● WHAT TO DO
Revise the data below by changing every "common name" to "vernacular name" and keeping everything else the same. Omit the pictures from your answer.

● RECORDS FOR THIS EXERCISE
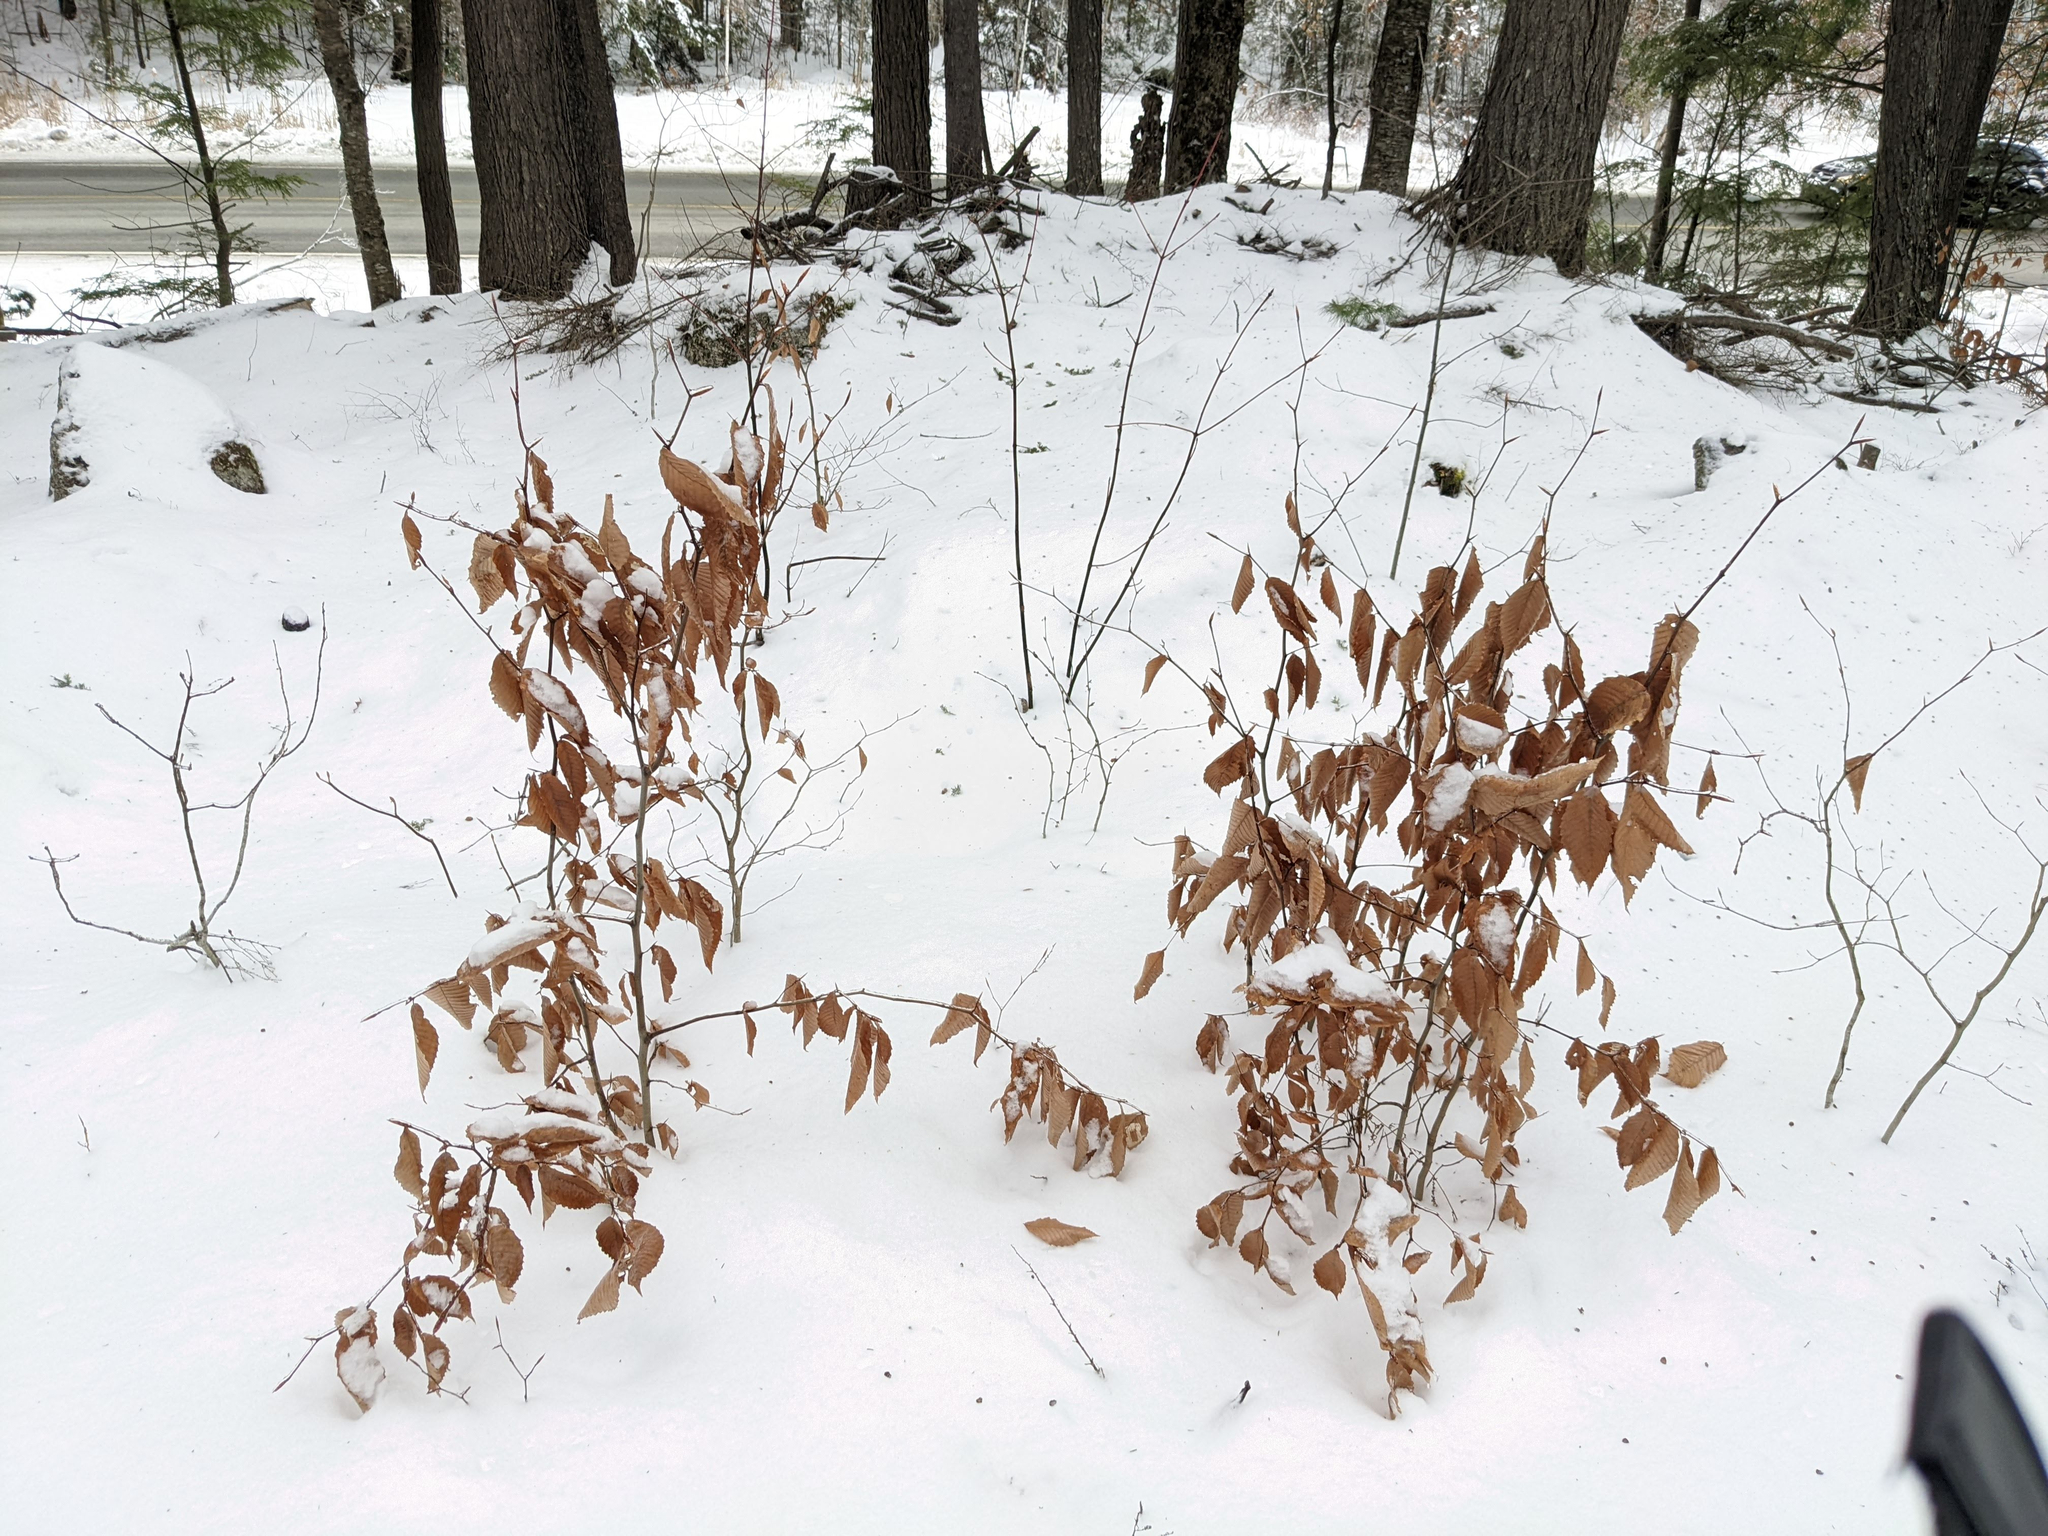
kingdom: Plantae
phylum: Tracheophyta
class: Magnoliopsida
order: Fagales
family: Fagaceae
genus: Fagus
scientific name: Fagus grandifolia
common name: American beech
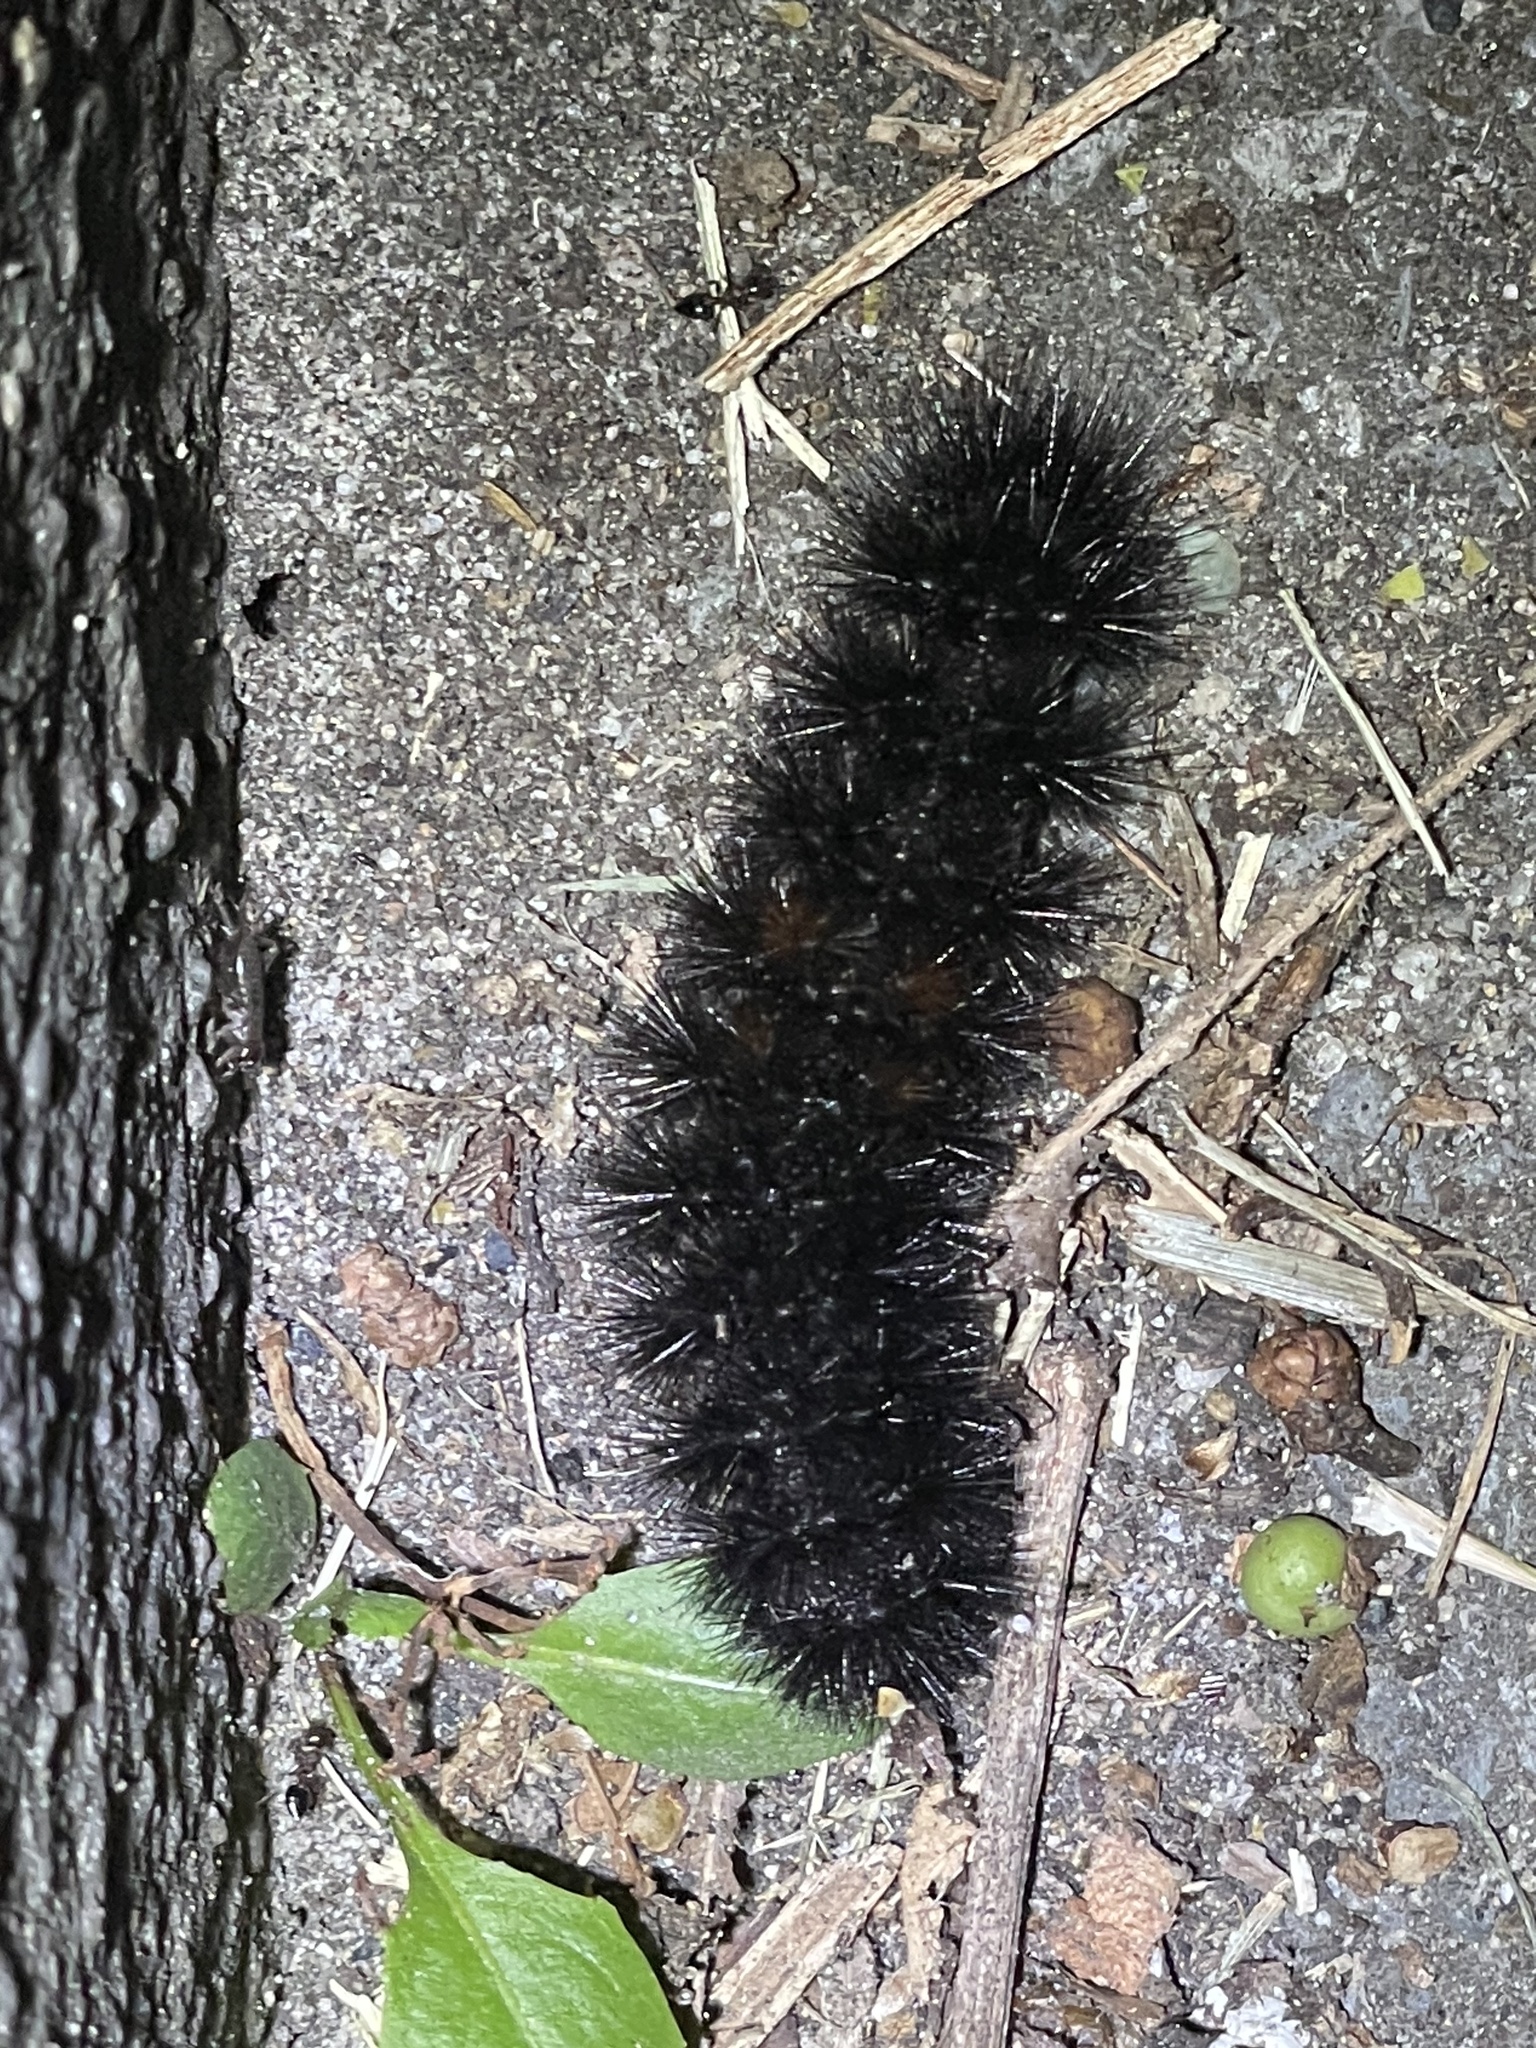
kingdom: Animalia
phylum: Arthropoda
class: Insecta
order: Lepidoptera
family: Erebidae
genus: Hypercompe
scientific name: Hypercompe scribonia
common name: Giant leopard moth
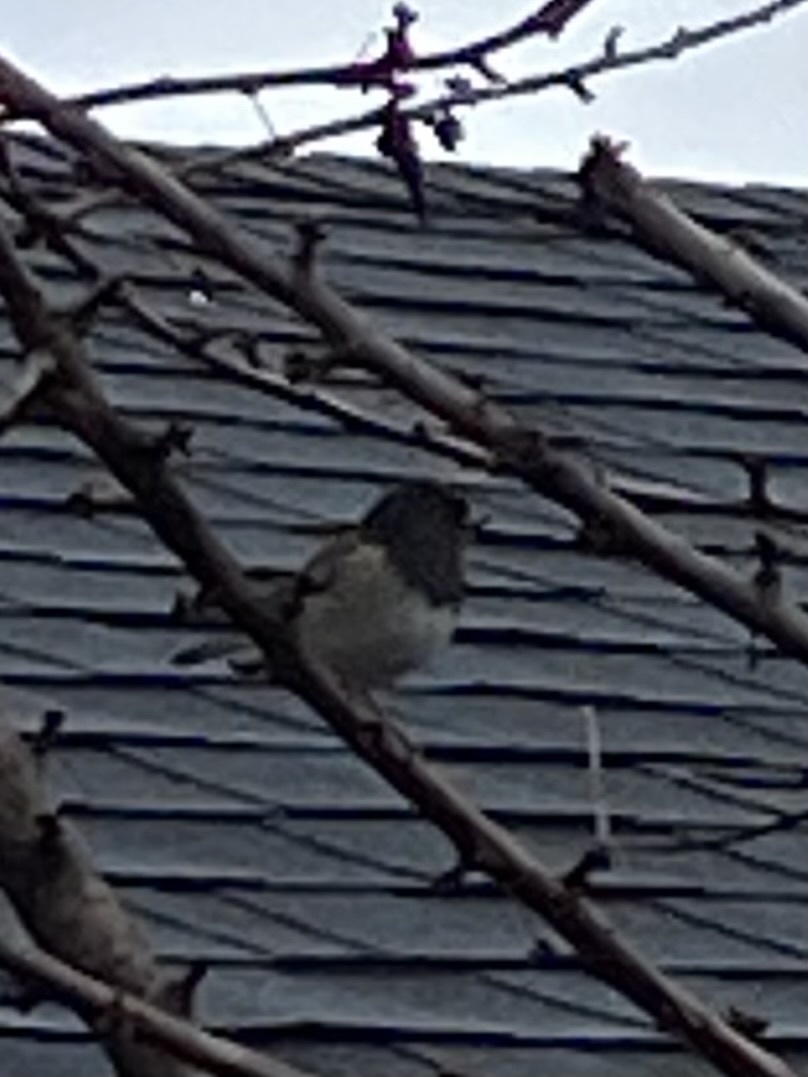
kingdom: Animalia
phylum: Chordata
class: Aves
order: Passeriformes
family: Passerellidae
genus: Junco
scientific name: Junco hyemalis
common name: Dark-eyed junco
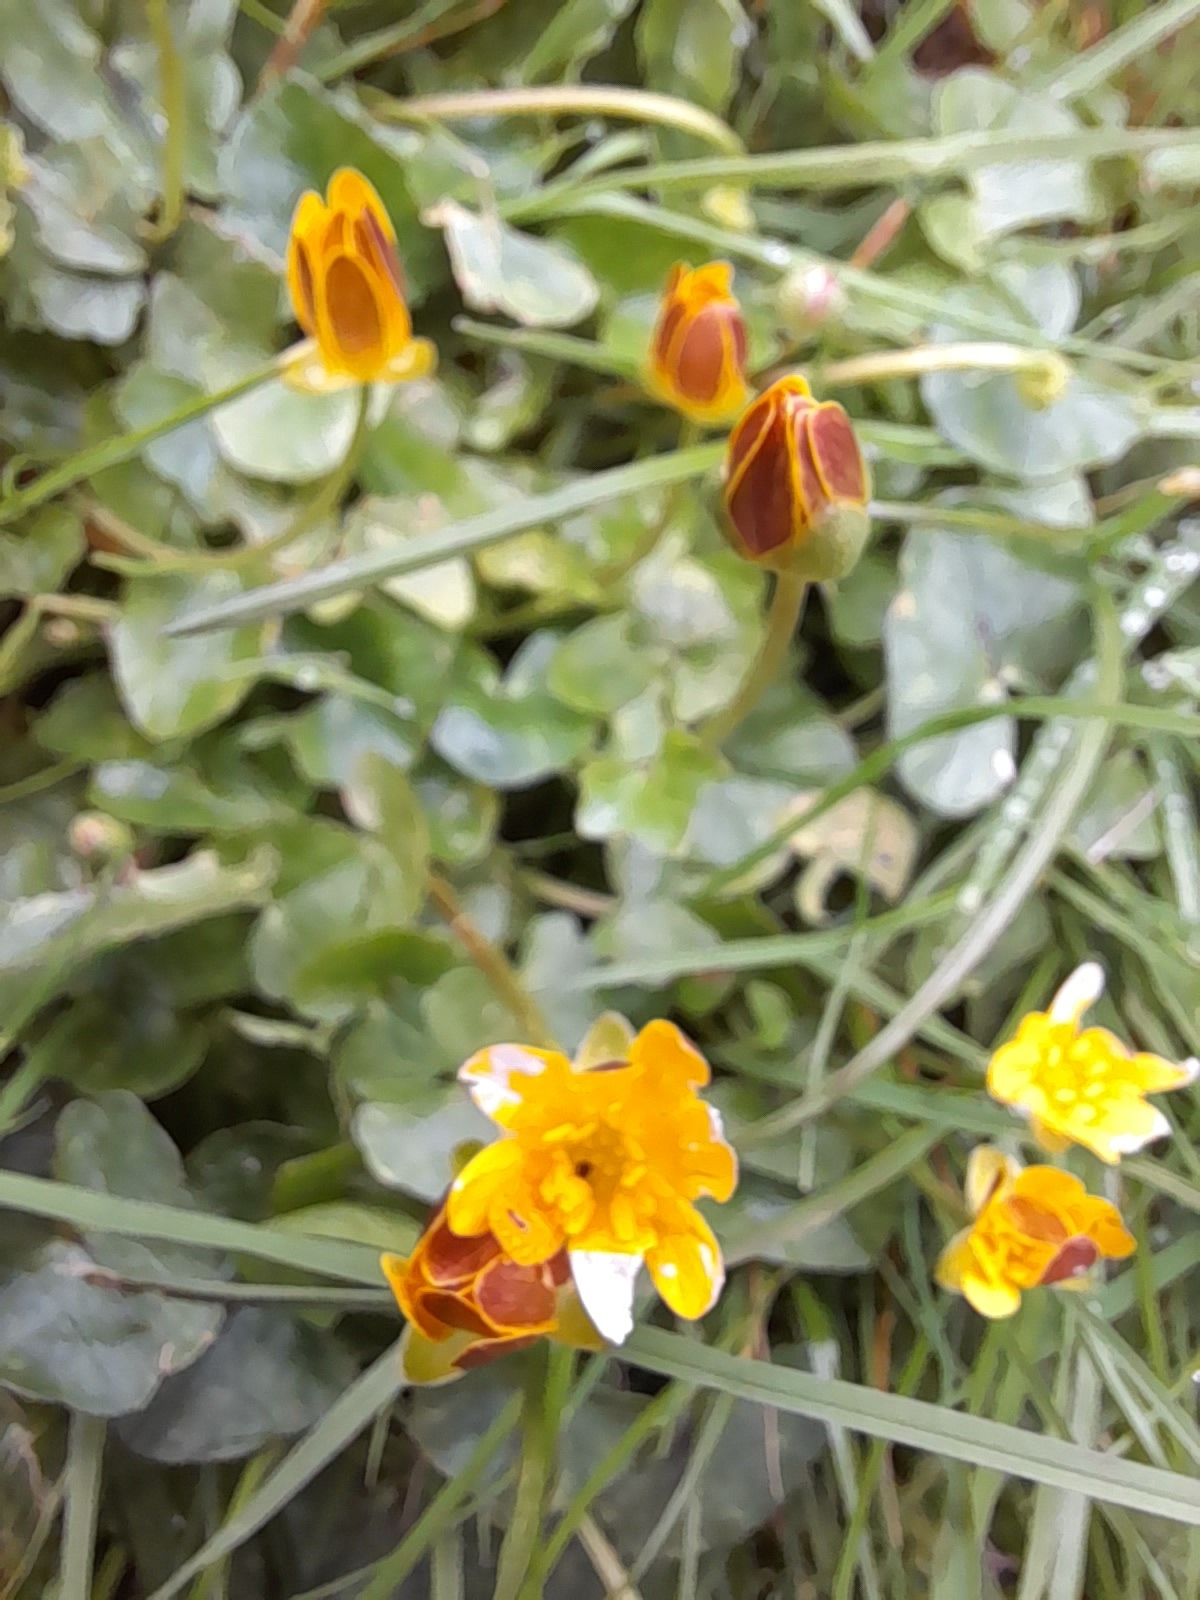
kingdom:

● THE SOLUTION
kingdom: Plantae
phylum: Tracheophyta
class: Magnoliopsida
order: Fagales
family: Fagaceae
genus: Fagus
scientific name: Fagus grandifolia
vernacular name: American beech
kingdom: Animalia
phylum: Arthropoda
class: Insecta
order: Lepidoptera
family: Erebidae
genus: Hypercompe
scientific name: Hypercompe scribonia
vernacular name: Giant leopard moth
kingdom: Animalia
phylum: Chordata
class: Aves
order: Passeriformes
family: Passerellidae
genus: Junco
scientific name: Junco hyemalis
vernacular name: Dark-eyed junco
kingdom:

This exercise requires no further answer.